> [WHAT YOU HAVE TO DO] Give as a numbered list every nonblank line of the items from the line containing "Count the number of slices in the pie." up to and including the line containing "to_bus, from_bus", leaving out the pictures.

> [TASK MATERIAL]
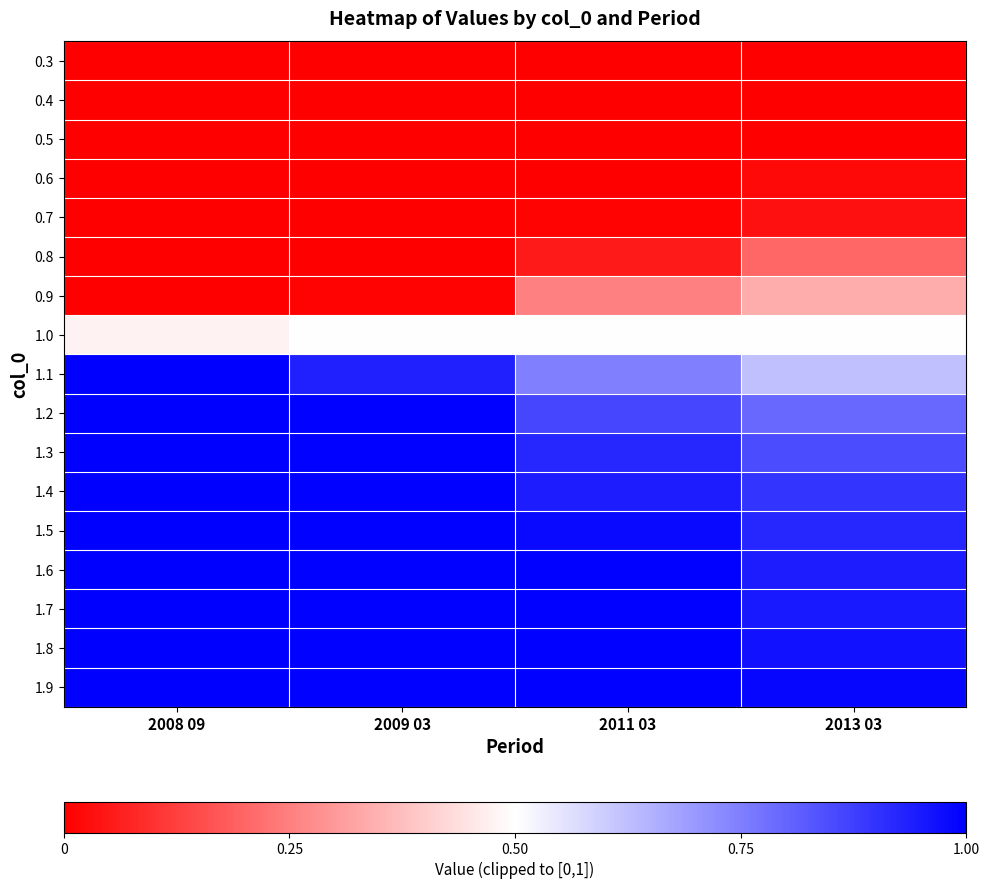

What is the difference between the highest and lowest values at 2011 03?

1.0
---
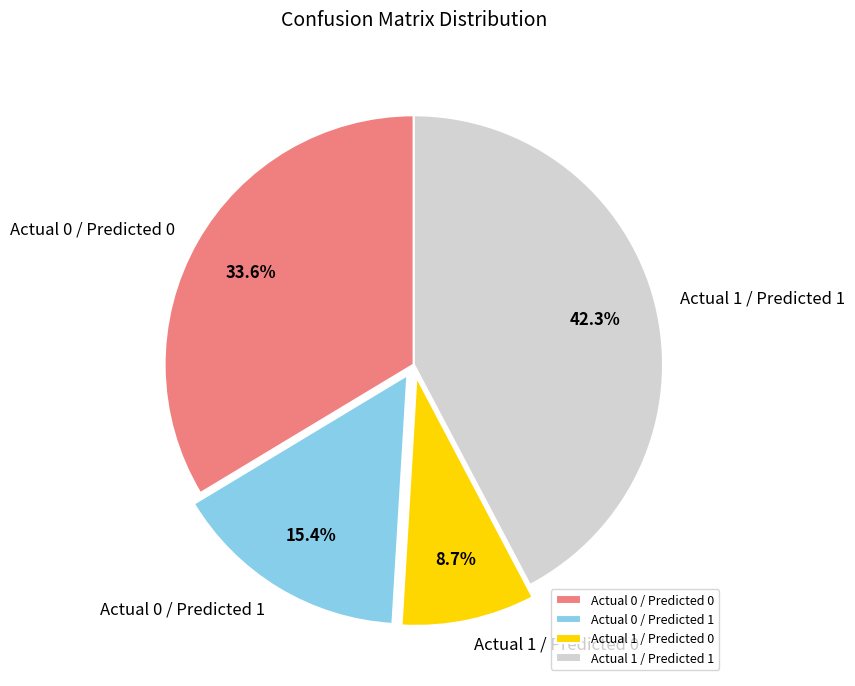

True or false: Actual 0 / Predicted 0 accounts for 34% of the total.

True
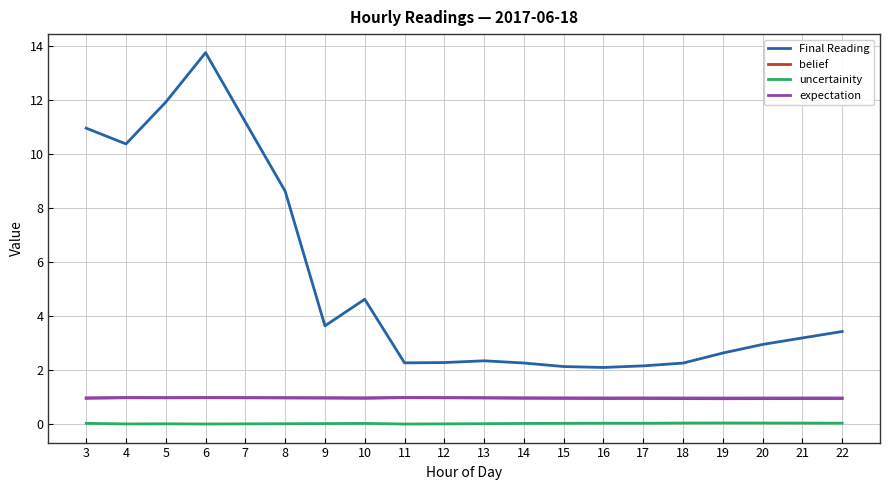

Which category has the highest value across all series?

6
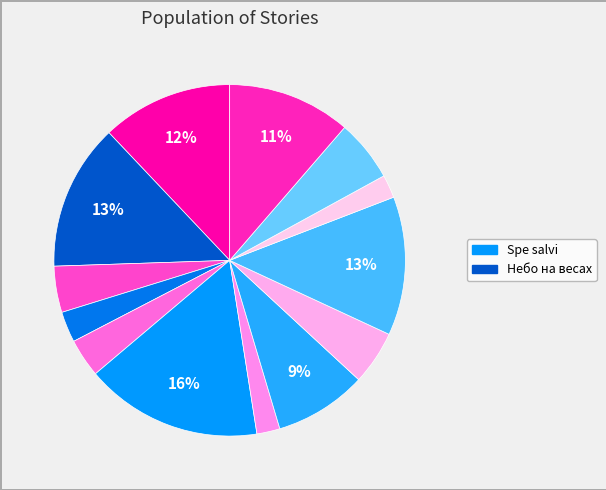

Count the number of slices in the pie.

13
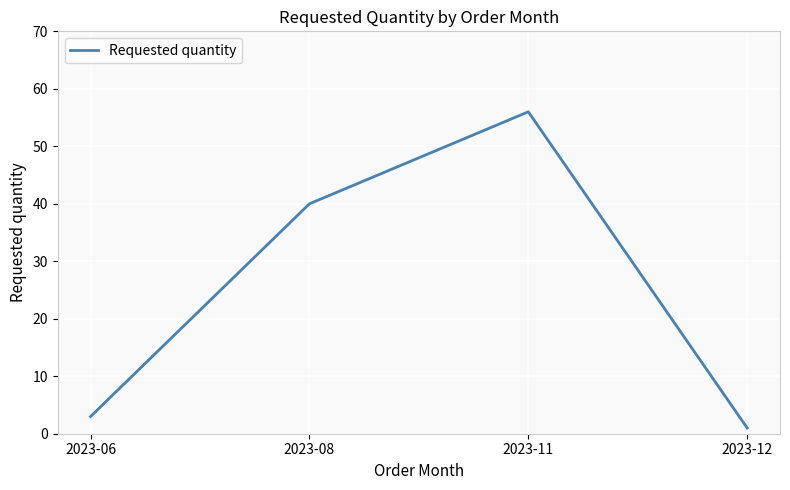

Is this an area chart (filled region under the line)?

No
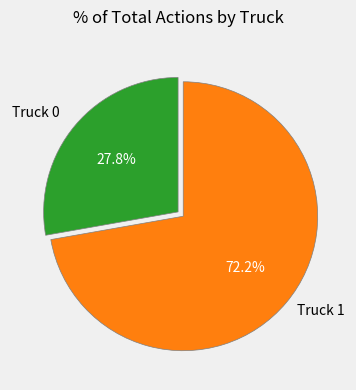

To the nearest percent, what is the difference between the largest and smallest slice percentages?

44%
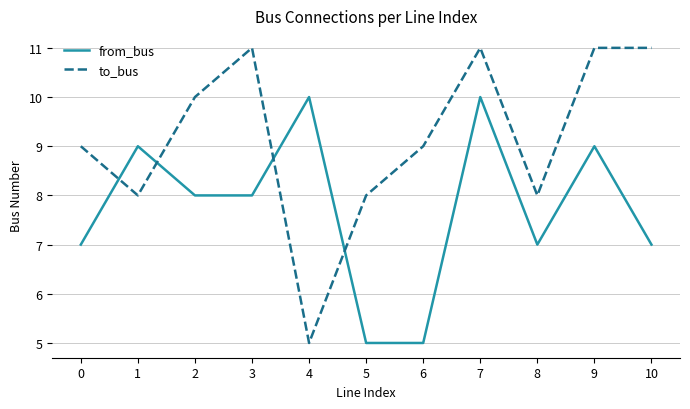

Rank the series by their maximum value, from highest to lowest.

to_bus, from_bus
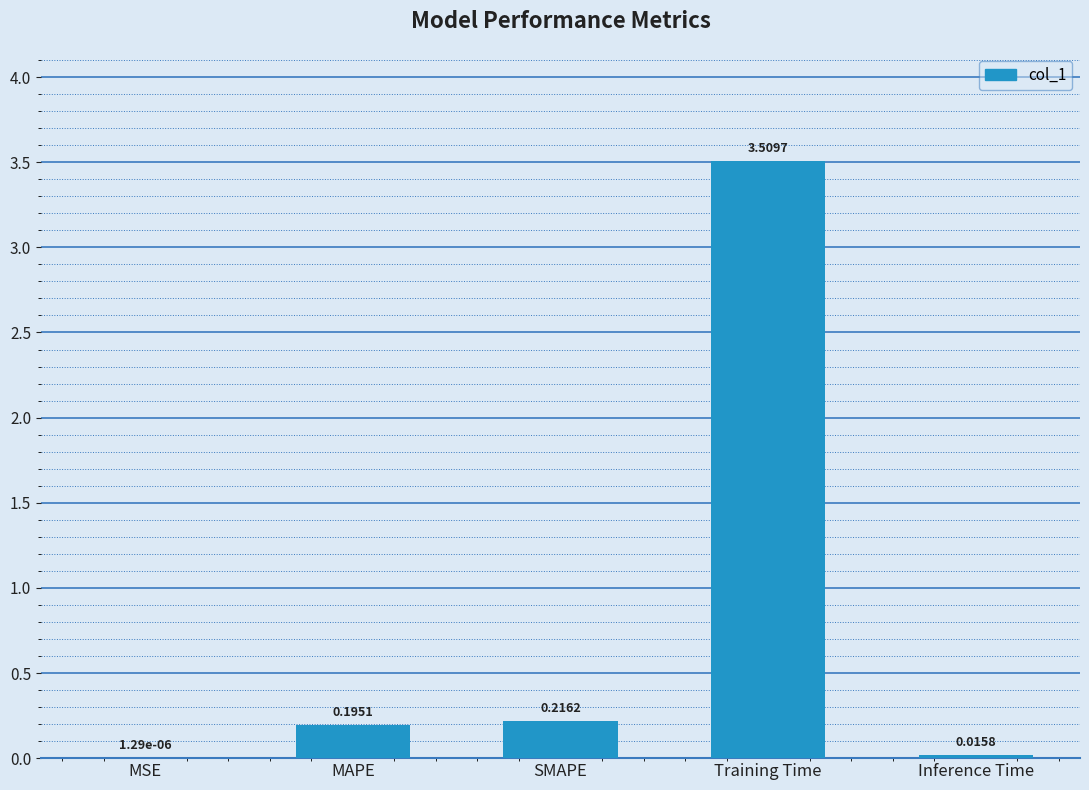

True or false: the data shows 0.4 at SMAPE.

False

> [RESULT OF THE EXERCISE]
1. Count the number of slices in the pie.
2. 13
3. Is this an area chart (filled region under the line)?
4. No
5. To the nearest percent, what is the difference between the largest and smallest slice percentages?
6. 44%
7. Rank the series by their maximum value, from highest to lowest.
8. to_bus, from_bus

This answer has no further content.